Is it challenging to calculate pre-tension into the sail design? And is it a manual process or more CAD based?

It's not the easiest thing to do and at the beginning we did some manual changes in prototypes to find out the right tension. But now I do it all on the computer. The term pre-tension can be a bit misleading in my opinion. It may sound as if you could shrink the canopy panels to a certain degree and that leads to tension. The sail can't be shrunk really because the seam length to the tubes needs to be preserved. Since the LE goes halfway around the wing, you would always run into trouble at some point with the seam length to the LE or strut. It can be done only to a certain degree, by cutting out triangles between the segments. That shortens the trailing edge, while preserving the length, where it touches the tubes. There might be such corrections and it might be a way to do it, but there is not a lot of control over it. And even if you do that in a CAD software, I would still do it manually.

I add the tension through the tubes by changing the angles between the segments. This is a way of doing it with a lot of control. Those angles can be changed in all directions (three dimensional) and at every segment individually. Like this it's easy to preserve the seam length and this is all done in CAD on the 3D file. So yes, all CAD.

Now, talk to us about the BAT paneling…

This was about reducing stretch and deformation in the canopy. One factor is quite clear, the orientation of the warp line in a fabric. In a fabric there is the warp and fill. Usually, fabric has less stretch in the direction of the warp. So, it is obvious to orient the panels in a way that the direction of the load is aligned with the direction of the warp.

The next factor are the seams.
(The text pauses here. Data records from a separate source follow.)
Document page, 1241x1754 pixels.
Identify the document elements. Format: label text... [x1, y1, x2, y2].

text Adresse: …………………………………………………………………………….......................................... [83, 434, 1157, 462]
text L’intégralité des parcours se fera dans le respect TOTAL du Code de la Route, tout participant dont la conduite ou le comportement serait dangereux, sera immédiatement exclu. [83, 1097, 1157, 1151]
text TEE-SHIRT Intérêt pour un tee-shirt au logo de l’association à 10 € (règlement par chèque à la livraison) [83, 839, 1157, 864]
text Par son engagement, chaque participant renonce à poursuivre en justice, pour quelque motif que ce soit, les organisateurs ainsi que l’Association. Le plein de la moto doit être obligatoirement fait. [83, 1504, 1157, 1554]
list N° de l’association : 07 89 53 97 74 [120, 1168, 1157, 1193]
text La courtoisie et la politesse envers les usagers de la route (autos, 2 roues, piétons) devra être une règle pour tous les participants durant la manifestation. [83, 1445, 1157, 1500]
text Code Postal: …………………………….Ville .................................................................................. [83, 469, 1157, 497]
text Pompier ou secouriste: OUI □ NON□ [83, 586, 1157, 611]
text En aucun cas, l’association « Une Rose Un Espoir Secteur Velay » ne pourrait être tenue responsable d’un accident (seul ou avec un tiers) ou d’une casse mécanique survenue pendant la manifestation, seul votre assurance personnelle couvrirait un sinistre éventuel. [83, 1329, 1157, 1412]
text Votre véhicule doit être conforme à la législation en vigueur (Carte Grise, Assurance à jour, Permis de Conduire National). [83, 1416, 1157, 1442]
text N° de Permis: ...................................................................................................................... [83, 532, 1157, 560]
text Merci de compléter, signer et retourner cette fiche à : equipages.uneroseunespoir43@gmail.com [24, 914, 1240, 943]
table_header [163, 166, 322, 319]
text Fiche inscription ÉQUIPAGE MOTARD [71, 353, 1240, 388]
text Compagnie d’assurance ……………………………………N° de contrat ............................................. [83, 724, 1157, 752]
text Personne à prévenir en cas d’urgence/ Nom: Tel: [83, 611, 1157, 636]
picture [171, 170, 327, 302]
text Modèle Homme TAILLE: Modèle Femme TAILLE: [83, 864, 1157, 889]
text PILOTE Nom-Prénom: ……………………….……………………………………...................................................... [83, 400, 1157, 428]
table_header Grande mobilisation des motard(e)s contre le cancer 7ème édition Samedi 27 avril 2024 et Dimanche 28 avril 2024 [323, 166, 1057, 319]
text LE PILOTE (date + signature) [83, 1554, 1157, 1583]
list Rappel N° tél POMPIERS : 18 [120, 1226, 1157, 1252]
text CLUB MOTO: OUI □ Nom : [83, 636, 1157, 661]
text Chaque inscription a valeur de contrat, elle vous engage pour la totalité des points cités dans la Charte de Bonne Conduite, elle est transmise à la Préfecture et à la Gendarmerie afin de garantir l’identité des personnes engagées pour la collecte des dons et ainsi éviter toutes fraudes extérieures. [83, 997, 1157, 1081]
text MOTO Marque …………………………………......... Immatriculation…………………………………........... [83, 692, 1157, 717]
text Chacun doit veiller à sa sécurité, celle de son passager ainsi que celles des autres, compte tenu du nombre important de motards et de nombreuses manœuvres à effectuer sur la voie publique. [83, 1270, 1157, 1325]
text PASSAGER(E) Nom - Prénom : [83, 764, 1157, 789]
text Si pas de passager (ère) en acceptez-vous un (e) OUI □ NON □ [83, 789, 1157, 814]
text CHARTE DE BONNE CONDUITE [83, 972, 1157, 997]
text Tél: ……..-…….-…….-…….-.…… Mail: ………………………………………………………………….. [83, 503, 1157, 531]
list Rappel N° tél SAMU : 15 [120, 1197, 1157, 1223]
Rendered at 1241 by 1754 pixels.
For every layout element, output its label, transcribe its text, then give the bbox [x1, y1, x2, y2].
Seams are stiffer than the fabric itself because at the seam there is more fabric (on a flat seam, two layers, on the folded seam, three layers). The idea was to not have seams going through the entire wing from the center to the tip, because due to the different stretch of seams and fabric it can cause a furrow crossing the flow on a wing. So we shifted them apart to prevent such long straight seams. The result was the BAT panelling.

What’s your recommended foil pairing with this from your range? 

Ideally you combine the CROSS LW wings with either the MP 1490, the MP 1290 or the HP 1450 or 1750 front wings, depending on the conditions and your stature, of course. The HP front wings provide more stable characteristics, leading to a bit more passive lift, while the MP front wings maximize drive and speed, leading to amazing pumping characteristics.

How’s the feedback been from those out there riding it?

We expected the CROSS LW to provide excellent performance and lift in lightwind conditions, but we’ve also been amazed by the feedback concerning handling and controllability in various conditions. The CROSS LW does get you on the foil in almost non-existent winds and glassy conditions, as pumping feels extremely natural and easy. But you’ll also remain in full control of the wing, when the wind picks up rapidly, allowing you to extend your lightwind session. Additionally, the CROSS LW flies super neutral once the profile is powered up slightly, so it feels light in your hands and you won’t have to work hard to keep flying in lulls.